Trump is a weak strongman, and America’s adversaries may understand that better than most Americans.
ver the past two months, financial investors have hit upon a new trading strategy, based on a simple rule: TACO: Trump Always Chickens Out. America’s president threatens to slap massive import tariffs on friends and foes alike, or to remove the Federal Reserve chair, only to back down when the whip of the market imposes its uncompromising discipline. Then he switches back to tariffs, only to back down yet again.
It is a pattern that extends beyond the economy. In fact, it is the defining feature of Donald Trump’s presidency. But Trump is not just “chicken.” He is a weak strongman, and America’s adversaries may understand that better than most Americans.
Many Americans fear Trump, so they imagine that others must, too. But no one outside America fears Trump as such. America’s friends fear an arsonist, someone who destroys what others have created. And America’s enemies welcome the destruction wrought by Trump and by Elon Musk’s Department of Government Efficiency. When Musk recently stepped down, the leading Kremlin ideologue Alexander Dugin lamented his departure: “DOGE made a great favor to the entire world liquidating USAID, Health department and Department of education.”
Trump is strong in a relative sense, after he destroys institutions, what remains is his presence. But he is weak because, having destroyed the government departments overseeing money, weapons and intelligence, the United States has no actual tools to deal with the rest of the world. He plays a strongman on television, and he is a talented performer. But his strength consists solely in his audience’s submissiveness. His performance arouses a dream of passivity: Trump will fix it.
To be sure, Trump’s charisma is a kind of strength. But it cannot be brought to bear on any problem, and it is irrelevant outside the US. Trump’s supporters might think that America needs no friends because it can intimidate its enemies without help. But we already know that Trump cannot make Canada or Mexico, much less China, Iran or Russia, do his bidding.
That only works at home.
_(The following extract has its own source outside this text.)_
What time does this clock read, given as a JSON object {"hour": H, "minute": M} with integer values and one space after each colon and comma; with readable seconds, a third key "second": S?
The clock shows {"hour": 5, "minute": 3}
For years, Trump has used rallies and social media to inspire random violence against his domestic opponents. This has led to a self-purge of the Republican Party and forged a docile cohort of congressional cadres. The people who submit to Trump perceive him as a strongman, but what they are experiencing is their own weakness. And their weakness cannot magically become strength in the wider world.
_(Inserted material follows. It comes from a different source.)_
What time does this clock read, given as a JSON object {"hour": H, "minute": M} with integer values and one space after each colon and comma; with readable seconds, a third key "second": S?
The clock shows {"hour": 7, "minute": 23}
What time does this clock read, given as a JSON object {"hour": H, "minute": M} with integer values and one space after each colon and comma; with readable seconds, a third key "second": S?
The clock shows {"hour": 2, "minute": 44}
The capital letters and exclamation points in social media posts that Trump has directed at Russian President Vladimir Putin in recent months, demanding that he stop the war in Ukraine, have had no effect on Putin’s emotional state, let alone on Russian policy. And inciting stochastic violence will not work on foreign leaders. No one in Irkutsk is going to threaten or harm Putin because Trump posted something on the internet.